To confirm that the reference-based SNP data obtained from DNA sequencing is concordant with the data from RNA sequencing, I analysed the CRB samples collected from three geographic locations (Fiji, Papua New Guinea, Solomon Islands). The reference-based dataset (GCA_020654165.1_S4-7k-2v3_genomic.vcf20,40) was filtered to contain 8 individuals previously analysed in a RNA-Seq study by Etebari et al.12, and 99 individuals previously analysed in a RAD-Seq experiment by Etebari et al.7. The final dataset contained 1,828 SNP sites with a minor allele frequency of 0.05 and missingness of 0.05. Discriminant Analysis of Principal Components (DAPC)47 was done with the R package adegenet48 v.1.42.

DAPC correctly inferred three genetic clusters (“best” K = 3 using the BIC criterion, Fig. 4) without describing the population groups a priori. These genetic clusters are clearly separated along the first two discriminant axes even when a minimal number of principal components (3) was retained in order to avoid data over-fitting (PCA eigenvalues, Fig. 4). Assignment of individuals reflected their geographic origin and not the sequencing technology, thus validating the quality of the reference-based genotype calls for the samples that are sequenced with different approaches. It is worth noting that individuals from the RNA-Seq experiment were positioned closer to the centre of the vector space than individuals from the RAD-Seq experiment (Fig. 4).
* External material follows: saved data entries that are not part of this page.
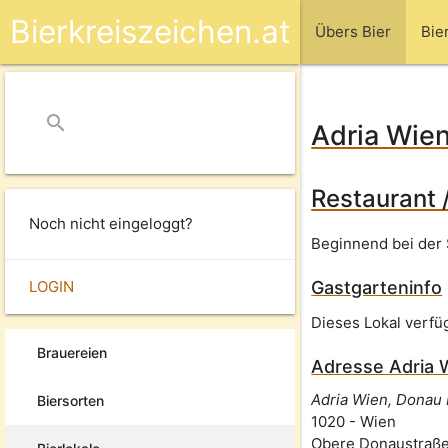
Bierkreiszeichen.at
Übers Bier
Bie
search
close
Adria Wie
Restaurant 
Noch nicht eingeloggt?
Beginnend bei der 
LOGIN
Gastgarteninfo
Dieses Lokal verfü
Brauereien
Adresse
Adria 
Adria Wien, Donau
Biersorten
1020
-
Wien
Obere Donaustraße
This is because individuals from this RNA-seq experiment had more missing data at the chosen SNP positions, and these missing data were replaced with the mean allele frequencies during the analysis of principal components47,48 which resulted in their positioning closer to the mean value (centre) of the vector space. Nevertheless, a strong biological signal from the scored genotypes in these individuals led to their unambiguous grouping by population origin, confirming that the reference-called variants are of high quality for inferring population genetic structure.

Fig. 4
figure 4

DAPC for the collated reference-based CRB dataset from the RNA-Seq and RAD-Seq experiments by Etebari et al.7,13.

Usage Notes

VCF files20,40 generated in this study allow researchers to compare new CRB and OrNV data with the existing data without re-processing the published samples. To expand the reference datasets for population analyses, researchers should generate the reference-based VCF files following the steps presented in the Methods section and merge their VCF files with the VCF files from this study using e.g. BCFtools39. Researchers can also use VCF files20,40 provided here to realign their mapped sequences, which should improve indel detection in particular, using e.g. ABRA238. To best utilise the maximum number of existing samples and variants for population genomic analyses under stronger budgetary constraints, researchers should prepare their NGS libraries using the RAD-Seq approach with the frequently cutting restriction enzymes NlaIII and MluCI and fragment size selection as in Reil et al.9. Where permitted by higher research budgets, new data generated via Whole Genome Sequencing are optimal for further integration, as this NGS approach provides complete information on both CRB genomes (nuclear and mitochondrial) and on the genome of the biocontrol agent OrNV.